Booting instances on EC2 is easy. But once it comes to connecting to them, you end up having to copy around transient and unwieldy ec2-....compute.amazonaws.com host names.

So you manually set up a CNAME in your DNS to give the instance a friendly name, but as soon as you stop and restart the instance, the ec2 name has changed so your DNS record needs updating.

Rapidly gets tedious!

cli53 to the rescue

cli53 is a command line tool (written by myself), that grew up around when Route53 first launched and was direly lacking tools, to help migrating bind zone files into Route53.

I figured it should go on making your life easier, so with the 0.4.0 release I released a shiny new feature:

Dynamic EC2 instance CNAMEs

The simplicity of this is all you need to do is name your instances with the host name you’d like them to have. You may even be doing this already.

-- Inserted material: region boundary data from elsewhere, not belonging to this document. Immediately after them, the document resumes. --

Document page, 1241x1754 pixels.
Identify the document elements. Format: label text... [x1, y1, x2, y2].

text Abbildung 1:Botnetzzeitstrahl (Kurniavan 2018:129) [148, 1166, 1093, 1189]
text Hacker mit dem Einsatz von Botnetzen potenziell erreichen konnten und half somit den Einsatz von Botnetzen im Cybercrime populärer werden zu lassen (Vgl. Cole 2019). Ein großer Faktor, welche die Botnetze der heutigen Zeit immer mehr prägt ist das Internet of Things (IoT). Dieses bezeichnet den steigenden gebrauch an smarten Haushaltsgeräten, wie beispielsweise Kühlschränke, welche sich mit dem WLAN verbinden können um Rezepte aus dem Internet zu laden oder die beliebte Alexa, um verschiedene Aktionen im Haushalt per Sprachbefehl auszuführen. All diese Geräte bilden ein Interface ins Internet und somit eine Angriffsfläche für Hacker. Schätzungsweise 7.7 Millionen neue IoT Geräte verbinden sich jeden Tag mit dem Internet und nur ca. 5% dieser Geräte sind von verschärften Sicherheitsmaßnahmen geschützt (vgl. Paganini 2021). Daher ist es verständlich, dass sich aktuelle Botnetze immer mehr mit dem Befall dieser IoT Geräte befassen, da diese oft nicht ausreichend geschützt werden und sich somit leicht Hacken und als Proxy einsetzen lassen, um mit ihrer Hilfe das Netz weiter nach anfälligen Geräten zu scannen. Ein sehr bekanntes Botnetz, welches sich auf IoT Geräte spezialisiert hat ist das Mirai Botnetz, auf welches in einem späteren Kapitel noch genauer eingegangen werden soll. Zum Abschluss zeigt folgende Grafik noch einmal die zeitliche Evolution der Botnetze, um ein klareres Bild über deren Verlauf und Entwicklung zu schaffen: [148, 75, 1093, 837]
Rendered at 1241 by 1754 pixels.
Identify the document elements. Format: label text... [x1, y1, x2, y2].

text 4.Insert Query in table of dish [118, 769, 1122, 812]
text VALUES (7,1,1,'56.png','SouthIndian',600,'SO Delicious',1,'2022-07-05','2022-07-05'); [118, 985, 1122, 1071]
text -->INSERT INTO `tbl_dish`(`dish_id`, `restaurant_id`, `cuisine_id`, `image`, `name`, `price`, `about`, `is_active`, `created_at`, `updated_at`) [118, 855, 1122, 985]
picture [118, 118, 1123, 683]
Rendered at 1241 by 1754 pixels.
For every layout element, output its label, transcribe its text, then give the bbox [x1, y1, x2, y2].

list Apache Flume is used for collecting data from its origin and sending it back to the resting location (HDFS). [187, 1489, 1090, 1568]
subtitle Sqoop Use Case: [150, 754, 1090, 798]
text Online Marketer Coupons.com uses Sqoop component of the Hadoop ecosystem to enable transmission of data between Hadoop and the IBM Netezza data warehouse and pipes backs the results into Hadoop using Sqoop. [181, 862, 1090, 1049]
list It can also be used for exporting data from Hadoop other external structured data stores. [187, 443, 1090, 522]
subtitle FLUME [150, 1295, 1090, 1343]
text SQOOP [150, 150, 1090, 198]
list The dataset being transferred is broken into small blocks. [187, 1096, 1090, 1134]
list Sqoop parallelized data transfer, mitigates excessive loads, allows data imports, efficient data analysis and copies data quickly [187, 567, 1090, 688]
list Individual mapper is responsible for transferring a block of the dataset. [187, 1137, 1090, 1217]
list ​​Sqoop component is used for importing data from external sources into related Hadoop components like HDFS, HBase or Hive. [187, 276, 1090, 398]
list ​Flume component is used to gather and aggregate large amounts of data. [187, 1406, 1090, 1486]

Assuming you’ve a domain hosted on route53, it’s simple to get running.

Install cli53:

$ pip install cli53

Configure your Amazon credentials (put this in .bashrc/.zshrc):

$ export AWS_ACCESS_KEY_ID=XXXXXXXXXXXXXX
$ export AWS_SECRET_ACCESS_KEY=XXXXXXXXXXXXXXXXXXXXXXXXXXXXX
$ export EC2_REGION=eu-west-1 (optional: us-east-1 is the default) 

And finally run cli53 instances:

$ cli53 instances mydomain.com

This will create/update CNAMES for each of your named EC2 instances under mydomain.com.

Assuming you have an EC2 instance named ‘app01’, you can now simply:

$ ssh app01.mydomain.com

Magic!

Stick the command in cron and run it every five minutes:

*/5 * * * * cli53 instances mydomain.com

For more info and further examples, see the cli53 docs.

I’ll write a future blog post on how we integrate this with automatic on/off on non-production instances in order to reduce EC2 costs significantly.